• GIVEN REQUEST 1: Print the records word for word, starting with their first line and going on through the line that contains "Micrococcus".

• ARTICLE:
** Begin **

This is precisely the tale of God and this world.  It is as if each one of us and each and every being is like a jug and God has poured Himself into each jug in keeping with its size. The bigger the jug, the bigger its share of godliness and fellowship with Him.

“The one light of the sun / divides up into every house / If the walls come tumbling down / then, the believers will all stand as one”

The same can be said of the relationship between the sun and houses.  When we build houses, the light is divided up, a bit shines into this house, another bit shines into the next house and so on.  But if we remove the walls and the enclosures, a single light will appear and we’ll become acquainted with light’s unity, vastness and boundlessness.


Numerousness, dissonance


“Eyes are like coloured  bits of glass / unto which shine the rays of the sun / be the glass red, yellow or green / so the sun’s rays will appear therein”

The sun’s light is uniform, but when it passes through a prism or, in Jaami’s words, when it passes through coloured bits of glass, it appears in these colours.  Hence, we have different colours because light has acquired an external definition, delineation and form, but before taking on these forms, it was colourless.  This is the same formulation that we saw in Rumi too:  “When colour colourlessness seizes / Moses comes to blows with Moses / When we return to that colourlessness / Pharaoh is reconciled with Moses”.

Colourlessness is seized by colour; in other words, it becomes coloured.  The colours that we see in this world are the delineations of colourlessness, which is originally undelineated.  This is why someone like Rumi loved light.  Light symbolizes a colourless, undelineated, boundless being, which is broken up into pieces when it is seized by size, delineation and colour, so that it becomes afflicted with numerousness and even opposition and dissonance.  But this numerousness and dissonance is incidental and can be resolved.  When you look at the essence, you see that there is none of this numerousness and dissonance.  This is also true of water and the sea.  “We’re from the sea and to the sea we flow / We’re from above and to there we’ll float / We’re not from this place nor from that / We’re from nowhere and to there we’ll go”.

** End **

• MATERIAL:
** Begin **

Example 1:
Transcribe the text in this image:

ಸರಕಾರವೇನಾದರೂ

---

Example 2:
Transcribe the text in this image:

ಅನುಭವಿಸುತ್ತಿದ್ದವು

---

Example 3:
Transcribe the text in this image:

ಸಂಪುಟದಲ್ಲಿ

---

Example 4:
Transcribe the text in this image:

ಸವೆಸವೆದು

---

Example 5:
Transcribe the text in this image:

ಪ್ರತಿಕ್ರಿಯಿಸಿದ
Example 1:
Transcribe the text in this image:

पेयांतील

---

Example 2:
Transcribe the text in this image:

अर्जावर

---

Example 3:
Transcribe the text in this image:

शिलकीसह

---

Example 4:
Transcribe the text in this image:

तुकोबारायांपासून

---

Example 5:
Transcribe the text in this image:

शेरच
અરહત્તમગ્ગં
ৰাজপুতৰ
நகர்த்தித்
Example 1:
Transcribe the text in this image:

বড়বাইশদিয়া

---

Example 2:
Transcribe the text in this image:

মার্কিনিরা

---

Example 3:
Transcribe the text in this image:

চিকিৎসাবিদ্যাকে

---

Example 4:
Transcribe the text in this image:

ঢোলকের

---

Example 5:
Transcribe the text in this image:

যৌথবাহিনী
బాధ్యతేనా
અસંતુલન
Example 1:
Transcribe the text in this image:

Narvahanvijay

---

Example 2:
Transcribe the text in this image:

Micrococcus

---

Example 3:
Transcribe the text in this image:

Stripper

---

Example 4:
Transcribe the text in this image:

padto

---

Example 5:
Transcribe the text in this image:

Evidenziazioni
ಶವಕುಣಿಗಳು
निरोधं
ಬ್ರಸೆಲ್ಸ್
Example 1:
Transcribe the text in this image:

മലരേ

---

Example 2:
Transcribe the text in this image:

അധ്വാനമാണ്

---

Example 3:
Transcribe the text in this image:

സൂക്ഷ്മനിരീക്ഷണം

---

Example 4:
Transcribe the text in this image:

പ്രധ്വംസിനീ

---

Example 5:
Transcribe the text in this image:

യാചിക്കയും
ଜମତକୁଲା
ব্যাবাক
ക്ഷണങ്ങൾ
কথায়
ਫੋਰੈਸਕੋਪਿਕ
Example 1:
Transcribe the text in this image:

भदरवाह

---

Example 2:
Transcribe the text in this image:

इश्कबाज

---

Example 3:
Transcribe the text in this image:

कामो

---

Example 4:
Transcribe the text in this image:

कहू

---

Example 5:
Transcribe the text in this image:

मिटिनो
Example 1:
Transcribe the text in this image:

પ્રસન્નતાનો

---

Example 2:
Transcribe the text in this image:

** End **

• GIVEN REQUEST 2: From the text on God and light, output the passage word for word, starting with "This is precisely" and going on through "vastness and boundlessness.".

• PROBLEM SOLUTION 1:
Example 1:
Transcribe the text in this image:

ಸರಕಾರವೇನಾದರೂ

---

Example 2:
Transcribe the text in this image:

ಅನುಭವಿಸುತ್ತಿದ್ದವು

---

Example 3:
Transcribe the text in this image:

ಸಂಪುಟದಲ್ಲಿ

---

Example 4:
Transcribe the text in this image:

ಸವೆಸವೆದು

---

Example 5:
Transcribe the text in this image:

ಪ್ರತಿಕ್ರಿಯಿಸಿದ
Example 1:
Transcribe the text in this image:

पेयांतील

---

Example 2:
Transcribe the text in this image:

अर्जावर

---

Example 3:
Transcribe the text in this image:

शिलकीसह

---

Example 4:
Transcribe the text in this image:

तुकोबारायांपासून

---

Example 5:
Transcribe the text in this image:

शेरच
અરહત્તમગ્ગં
ৰাজপুতৰ
நகர்த்தித்
Example 1:
Transcribe the text in this image:

বড়বাইশদিয়া

---

Example 2:
Transcribe the text in this image:

মার্কিনিরা

---

Example 3:
Transcribe the text in this image:

চিকিৎসাবিদ্যাকে

---

Example 4:
Transcribe the text in this image:

ঢোলকের

---

Example 5:
Transcribe the text in this image:

যৌথবাহিনী
బాధ్యతేనా
અસંતુલન
Example 1:
Transcribe the text in this image:

Narvahanvijay

---

Example 2:
Transcribe the text in this image:

Micrococcus

• PROBLEM SOLUTION 2:
This is precisely the tale of God and this world.  It is as if each one of us and each and every being is like a jug and God has poured Himself into each jug in keeping with its size. The bigger the jug, the bigger its share of godliness and fellowship with Him.

“The one light of the sun / divides up into every house / If the walls come tumbling down / then, the believers will all stand as one”

The same can be said of the relationship between the sun and houses.  When we build houses, the light is divided up, a bit shines into this house, another bit shines into the next house and so on.  But if we remove the walls and the enclosures, a single light will appear and we’ll become acquainted with light’s unity, vastness and boundlessness.